A thought about not thinking things through on Indigenous Person's Day.
Wyoming politician Bob Ide is saying he's going to sponsor a bill to take the Federal domain into state hands, requiring, as if Wyoming can require the Federal Government to do anything, the fulfillment of a promise that the Federal Government never made at the time Wyoming became a state.
In fact, the opposite was true. Wyoming promised not to seek any more Federal land than it was getting.
But a promise was made regarding those lands. . . to the Cheyenne, Arapahoe and Sioux tribes. . . that being that they could keep them for hunting grounds.
And a larger reservation than they currently have was originally given to the Shoshone.
In her campaign to displace Liz Cheney, Harriet Hageman emphasized the hardworking nature of her family and forebearors, and has been a standard-bearer of conservative and populist values in her brief time in Congress. She's from, she related, a fourth generation ranching family.
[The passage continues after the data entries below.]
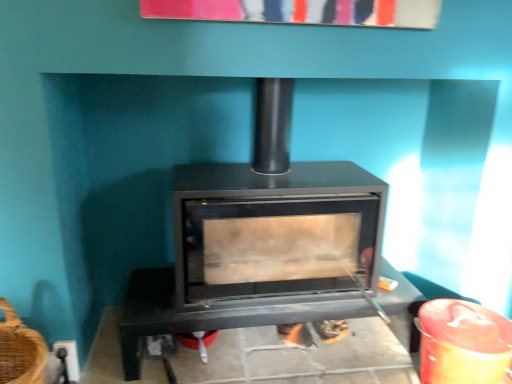
In order to face black matte fireplace at center, should I rotate leftwards or rightwards?

Turn right by 3.128 degrees to look at black matte fireplace at center.

Describe the element at coordinates (168, 315) in the screenshot. I see `black matte fireplace at center` at that location.

You are a GUI agent. You are given a task and a screenshot of the screen. Output one action in this format:
    pyautogui.click(x=<x>, y=<y>)
    Task: Click on the black matte fireplace at center
    
    Given the screenshot: What is the action you would take?
    pyautogui.click(x=168, y=315)

Identify the location of black matte wood burning stove at center. Image resolution: width=512 pixels, height=384 pixels. (264, 242).

What do you see at coordinates (264, 242) in the screenshot?
I see `black matte wood burning stove at center` at bounding box center [264, 242].

Find the location of a particular element. Image resolution: width=512 pixels, height=384 pixels. black matte fireplace at center is located at coordinates (168, 315).

Which is more to the right, black matte fireplace at center or black matte wood burning stove at center?

Positioned to the right is black matte fireplace at center.

Is black matte fireplace at center positioned before black matte wood burning stove at center?

No, it is not.

Considering the points (409, 332) and (265, 175), which point is in front, point (409, 332) or point (265, 175)?

The point (265, 175) is in front.

From the image's perspective, which one is positioned higher, black matte fireplace at center or black matte wood burning stove at center?

From the image's view, black matte wood burning stove at center is above.

From a real-world perspective, is black matte fireplace at center above or below black matte wood burning stove at center?

black matte fireplace at center is below black matte wood burning stove at center.

Considering the relative sizes of black matte fireplace at center and black matte wood burning stove at center in the image provided, is black matte fireplace at center wider than black matte wood burning stove at center?

Indeed, black matte fireplace at center has a greater width compared to black matte wood burning stove at center.

Considering the sizes of objects black matte fireplace at center and black matte wood burning stove at center in the image provided, who is taller, black matte fireplace at center or black matte wood burning stove at center?

Answer: black matte wood burning stove at center is taller.

Which of these two, black matte fireplace at center or black matte wood burning stove at center, is bigger?

With larger size is black matte wood burning stove at center.

Is black matte wood burning stove at center surrounded by black matte fireplace at center?

No, black matte fireplace at center does not contain black matte wood burning stove at center.

Is black matte fireplace at center far away from black matte wood burning stove at center?

That's not correct — black matte fireplace at center is a little close to black matte wood burning stove at center.

Is black matte fireplace at center facing away from black matte wood burning stove at center?

Yes, black matte fireplace at center is positioned with its back facing black matte wood burning stove at center.

At what (x,y) coordinates should I click in order to perform the action: click on furniture on the right of black matte wood burning stove at center. Please return your answer as a coordinate pair (x, y). The image size is (512, 384). Looking at the image, I should click on (168, 315).

Which is more to the right, black matte wood burning stove at center or black matte fireplace at center?

Positioned to the right is black matte fireplace at center.

In the scene shown: Which is in front, black matte wood burning stove at center or black matte fireplace at center?

black matte wood burning stove at center is closer to the camera.

Which is farther, (285, 157) or (134, 332)?

Point (285, 157)

From the image's perspective, is black matte wood burning stove at center over black matte fireplace at center?

Indeed, from the image's perspective, black matte wood burning stove at center is shown above black matte fireplace at center.

From the picture: From a real-world perspective, which object stands above the other?

black matte wood burning stove at center, from a real-world perspective.

In terms of width, does black matte wood burning stove at center look wider or thinner when compared to black matte fireplace at center?

Clearly, black matte wood burning stove at center has less width compared to black matte fireplace at center.

Is black matte wood burning stove at center taller or shorter than black matte fireplace at center?

A: Considering their sizes, black matte wood burning stove at center has more height than black matte fireplace at center.

Looking at the image, does black matte wood burning stove at center seem bigger or smaller compared to black matte fireplace at center?

In the image, black matte wood burning stove at center appears to be larger than black matte fireplace at center.

Is black matte wood burning stove at center inside or outside of black matte fireplace at center?

black matte wood burning stove at center is not enclosed by black matte fireplace at center.

Is black matte wood burning stove at center far from black matte fireplace at center?

Actually, black matte wood burning stove at center and black matte fireplace at center are a little close together.

Is black matte wood burning stove at center aimed at black matte fireplace at center?

No, black matte wood burning stove at center does not turn towards black matte fireplace at center.

Identify the location of wood burning stove in front of the black matte fireplace at center. (264, 242).

Locate an element on the screen. furniture beneath the black matte wood burning stove at center (from a real-world perspective) is located at coordinates (168, 315).

This screenshot has height=384, width=512. In the image, there is a black matte fireplace at center. Find the location of `wood burning stove above it (from the image's perspective)`. wood burning stove above it (from the image's perspective) is located at coordinates (264, 242).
But most families that have been in agriculture in Wyoming that long, outside the descendants of British remission men, are remote beneficiaries of a gigantic government system which used Federal agents, in the form of the U.S. Army and Federal Indian Agents, to dispossess the occupants of that land, sometimes by force, and remove them to where they did not want to go, so that the land could be transferred free or cheaply to European Americans. Those original European American occupants, we might note, in the case of homesteaders, were not the wealthy and were perfectly willing to take advantage of a government program.
My point?
Well I don't mean to be one of those who are going to engage in hagiography of any one group of American people, Natives nor European Americans, but on this day it might be worth remembering something.
The "pull up by the bootstraps" argument that the middle class, or lower upper class, so frequently states, or imagines about themselves, fails pretty readily upon close examination. Almost every class of American with longstanding roots in the country that have been here for quite some time benefitted from a government program, whether that be homesteading, Indian removal by the Army, the mining law of 1872, the Taylor grazing act (which saved ranching in the West), the GI Bill, and so on.
That is, in fact, the American System. Not the Darwinian laissez-faire economics that libertarians so often proclaim.
I'm not demanding reparations, or that injustices committed to people of the past be retroactively lamented. Indeed, that's pointless. What I’m suggesting instead is that justice be done for those now living, and that as part of that we admit when we are vicariously beneficiaries of some Federal program in the past, as I am.
And as part of that, I'm also suggesting that we don't engage in myths or hagiographies about our own predecessors. Nobody carved a civilization out of an empty wilderness, unless we go back in North America 15,000 years. Nobody promised that Wyoming could have the public domain. None of us are as independent or virtuous as we pretend, if we pretend that we are, and nobody's ancestors were hearty bands of go it alone giants.
Shoot, even Columbus, if you prefer to ponder him on this day, was on a state funded mission.